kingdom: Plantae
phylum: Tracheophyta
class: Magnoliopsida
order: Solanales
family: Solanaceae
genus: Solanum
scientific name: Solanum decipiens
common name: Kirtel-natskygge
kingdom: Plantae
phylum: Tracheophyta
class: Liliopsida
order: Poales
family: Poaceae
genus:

○ ○ ○ ○ ○

### TO DO
Arrange every line of the data above as a numbered list, leaving out any blank lines.

### ANSWER FOR THIS EXERCISE
1. kingdom: Plantae
2. phylum: Tracheophyta
3. class: Magnoliopsida
4. order: Solanales
5. family: Solanaceae
6. genus: Solanum
7. scientific name: Solanum decipiens
8. common name: Kirtel-natskygge
9. kingdom: Plantae
10. phylum: Tracheophyta
11. class: Liliopsida
12. order: Poales
13. family: Poaceae
14. genus:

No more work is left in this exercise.